Who has Garder’s expensive watches now?

The cheap watches were put there by Garder. Why would he keep cheap watches? He hated mass-produced, battery-powered watches.

Did Garder have a lockbox at a bank that we missed?

Are the expensive watches Garder owned worth killing him for?

He could only afford watches worth a thousand dollars or so each, at the most.

Did he have more expensive watches that we don’t know about? Did he own a watch that was rare and priceless, but he was unaware?

Dennis put down his pen and reread his notes. As an afterthought he went to his computer and opened the folder with all of the Garder files, some of which he had not looked at closely.

After ten minutes poring over the files, he was about to close the electronic folder when he noticed an entry from US Rep. Daniel Barkley’s office.

He opened the file and found a scanned letter to the director of the CIA from the New Hampshire Republican.
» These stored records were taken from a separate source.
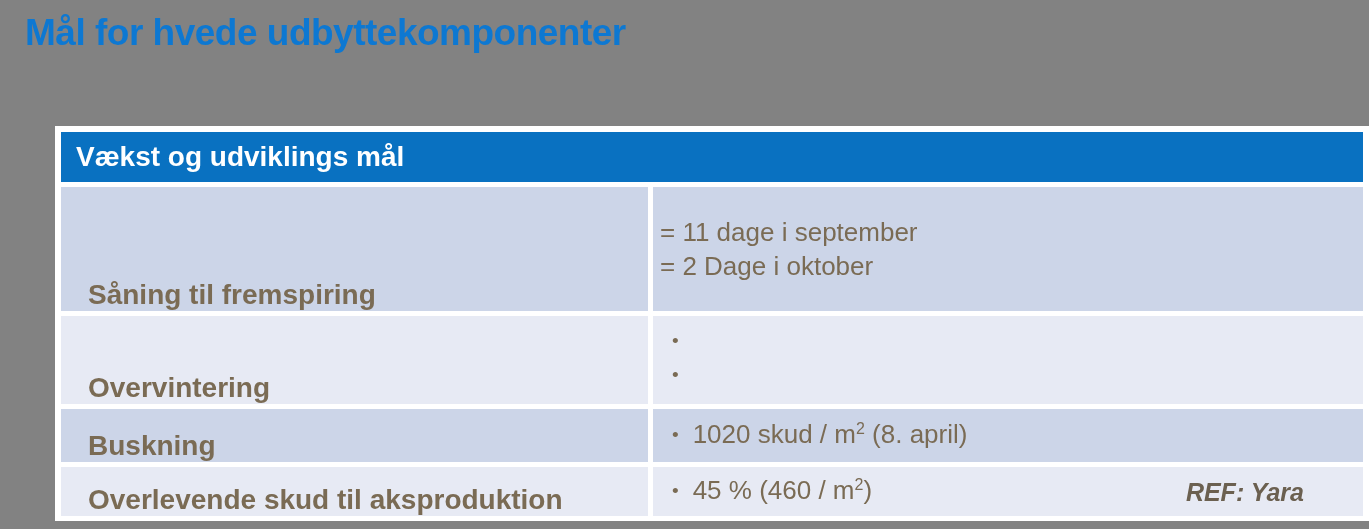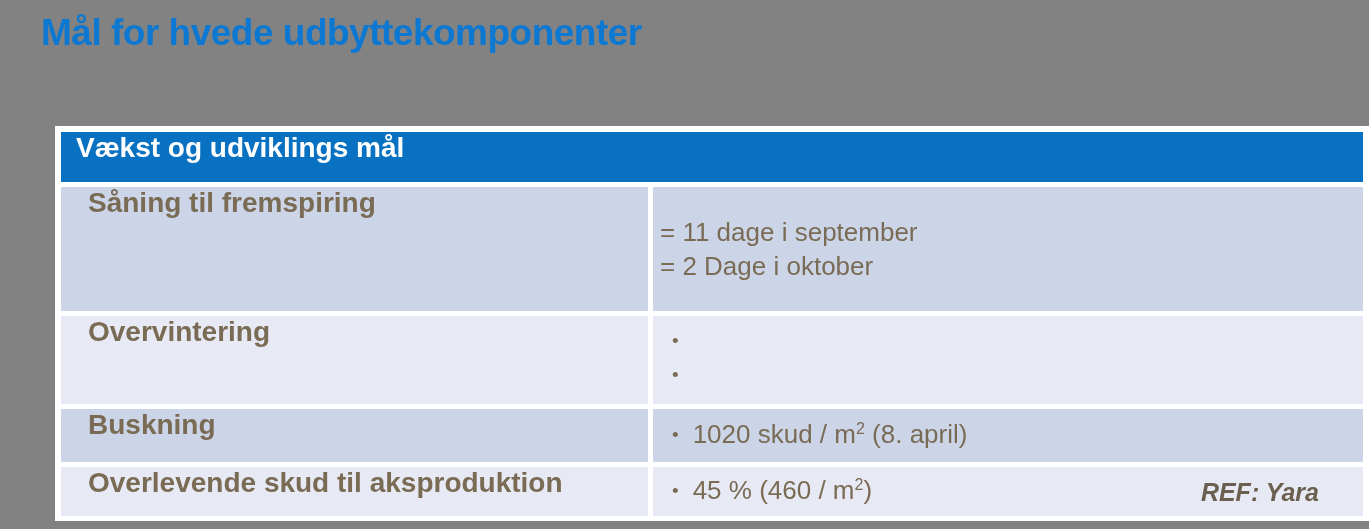--- a/index.html
+++ b/index.html
@@ -11,51 +11,51 @@
     font-family: "Liberation Sans", sans-serif;
   }
   .slide-title {
     position: absolute;
     left: 25px; top: 12px;
     font-size: 37px;
     font-weight: bold;
     letter-spacing: -0.5px;
     color: #0d78d2;
     white-space: nowrap;
-    margin-left: 16px;
   }
   .goal-table {
     position: absolute;
     left: 55px; top: 126px;
     width: 1314px;
     box-sizing: border-box;
     background: #ffffff;
     padding: 6px 6px 5px 6px;
     display: grid;
     grid-template-columns: 587px 710px;
     gap: 5px;
   }
   .thead {
     grid-column: 1 / -1;
     height: 50px;
     background: #0971c1;
     color: #ffffff;
     font-size: 28px;
     font-weight: bold;
     display: flex;
+    align-items: center;
     padding-left: 15px;
     box-sizing: border-box;
   }
   .cell {
     box-sizing: border-box;
     color: #7a6b54;
   }
   .label-cell {
     display: flex;
-    align-items: flex-start;
+    align-items: flex-end;
     padding-left: 27px;
     font-size: 28px;
     font-weight: bold;
   }
   .value-cell {
     display: flex;
     flex-direction: column;
     justify-content: center;
     padding-left: 7px;
     font-size: 26px;
@@ -82,21 +82,21 @@
   .row4-flex {
     flex-direction: row;
     align-items: center;
     justify-content: space-between;
   }
   .ref-note {
     font-size: 25px;
     font-weight: bold;
     font-style: italic;
     color: #6b6050;
-    margin-right: 44px;
+    margin-right: 59px;
     white-space: nowrap;
   }
 </style>
 </head>
 <body>
 
 <div class="slide-title">Mål for hvede udbyttekomponenter</div>
 
 <div class="goal-table">
 

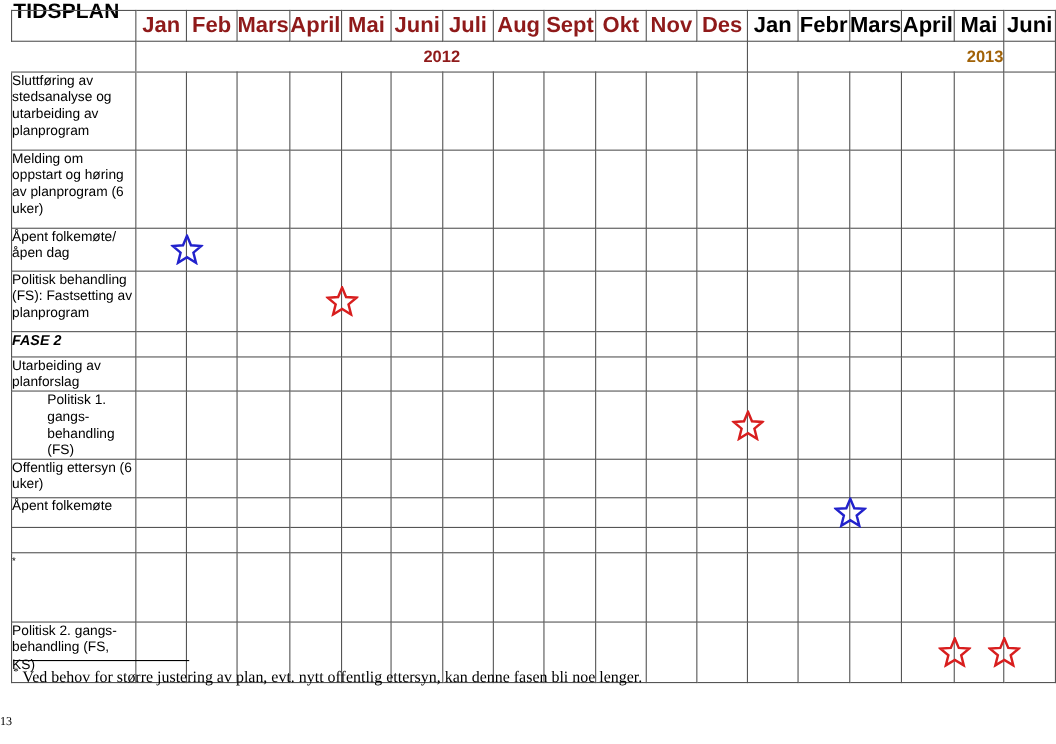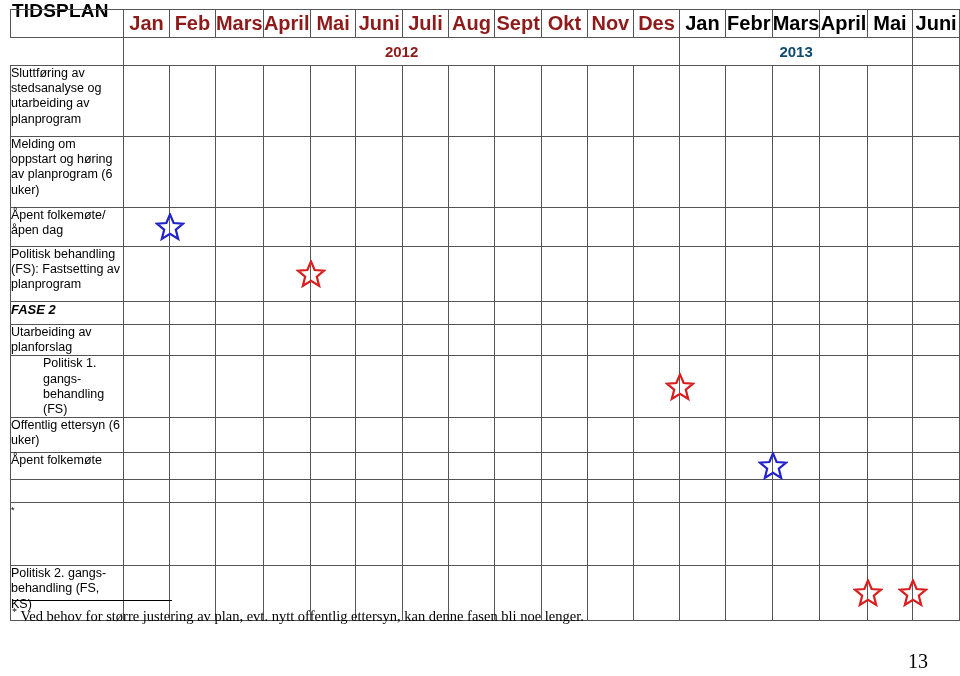--- a/index.html
+++ b/index.html
@@ -47,21 +47,21 @@
   .mhead.y2012{color:#8f1a1a;}
   .mhead.y2013{color:#000000;}
   .corner{border-left:none;border-top:none;}
 
   
   .yearrow td{height:27px;vertical-align:middle;}
   .yearcell{
     text-align:center;font-size:15px;font-weight:bold;line-height:27px;
   }
   .yearcell.y2012{color:#8f1a1a;}
-  .yearcell.y2013{color:#0c4a6e;}
+  .yearcell.y2013{color:#a16207;text-align:right;}
   .nb-lr{border-left:none !important;border-right:none !important;}
 
   
   .tasklabel{
     font-size:12.5px;
     line-height:15.2px;
     color:#000;
     padding:1px 2px 1px 4px;
     vertical-align:top;
     white-space:pre-line;
@@ -97,23 +97,23 @@
     position:absolute;left:12px;top:606px;
     font-family:"Liberation Serif", serif;
     font-size:14.5px;color:#000;
     white-space:nowrap;
   }
   .footnote .fnmark{
     font-size:10px;vertical-align:super;
   }
   .pagenum{
     position:absolute;left:0;top:650px;width:928px;
-    text-align:right;
+    text-align:left;
     font-family:"Liberation Serif", serif;
-    font-size:20px;color:#000;
+    font-size:11px;color:#000;
   }
   .sup-star{font-size:9px;vertical-align:super;}
 </style>
 </head>
 <body>
 
 <div class="page">
 
   <div class="title">TIDSPLAN</div>
 

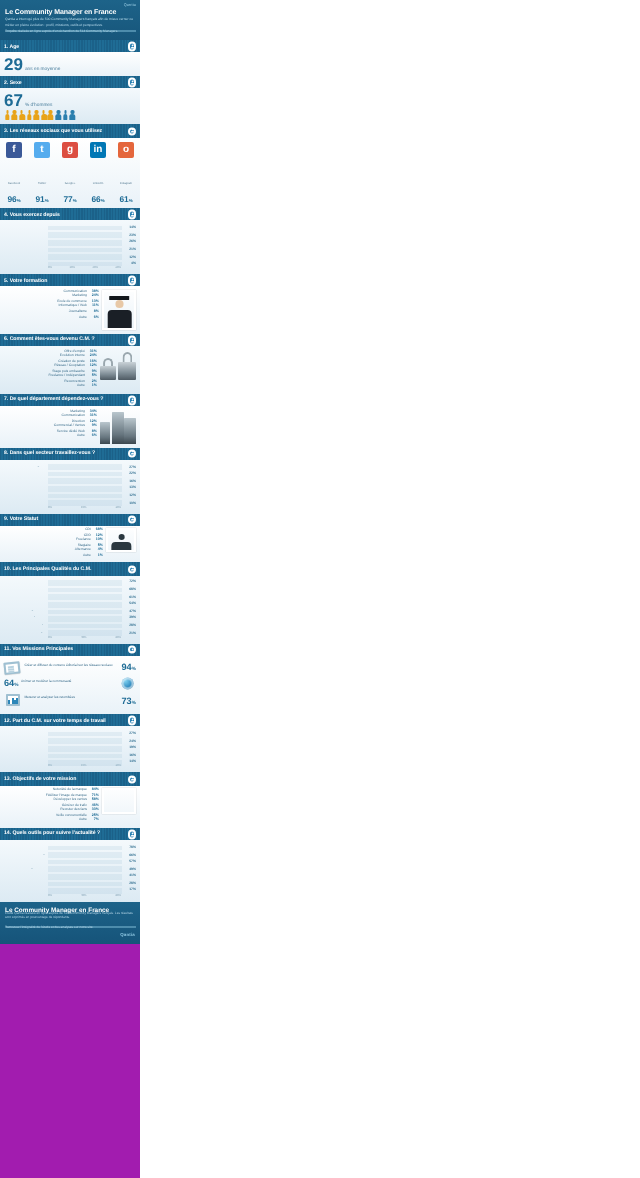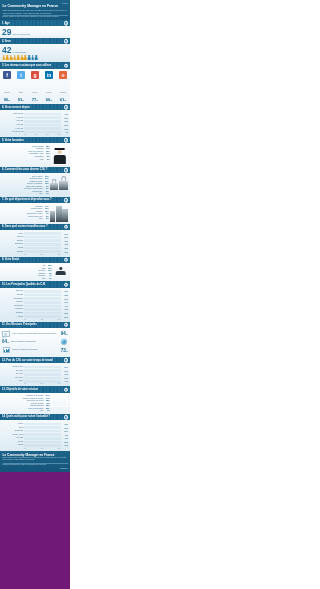--- a/index.html
+++ b/index.html
@@ -6,21 +6,21 @@
   * { margin:0; padding:0; box-sizing:border-box; }
   html, body {
     width:70px; height:589px;
     background:#ffffff;
     font-family:"Liberation Sans", sans-serif;
     overflow:hidden;
   }
   #page {
     width:70px; height:589px;
     position:relative;
-    background:#701a75;
+    background:#a21caf;
   }
 
   
   .top-header {
     background:#1b5f86;
     background-image:linear-gradient(#1d6389,#17567b);
     padding:1.5px 2px 2px 2.5px;
     position:relative;
   }
   .logo-top {
@@ -268,21 +268,21 @@
           <span class="sec-title">2. Sexe</span>
           <span class="badge">
             <svg viewBox="0 0 10 10">
               <circle cx="5" cy="3" r="1.8" fill="#fff"></circle>
               <path d="M1.4 9.2c0-2 1.6-3.4 3.6-3.4s3.6 1.4 3.6 3.4z" fill="#fff"></path>
             </svg>
           </span>
         </div>
         <div class="sec-body alt">
           <div class="bigrow">
-            <span class="num">42</span>
+            <span class="num">67</span>
             <span class="unit">% d'hommes</span>
           </div>
           <div class="people">
             <span class="person m">
               <span class="head"></span>
               <span class="body"></span>
             </span>
             <span class="person m">
               <span class="head"></span>
               <span class="body"></span>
The letter was on Barkley’s congressional letterhead, not on the letterhead from the House Intelligence Committee that he chaired. The letter inquired into the whereabouts of the son of his constituents Fred and Colleen Garder of Epping, New Hampshire.

Their son, an employee of the CIA, had been reported missing while on overseas assignment, and his parents had received scant information from the Agency. The congressman was asking the director if he could intercede on his constituents’ behalf to offer more information on the disappearance. The parents were understandably upset and desperate to find out more details.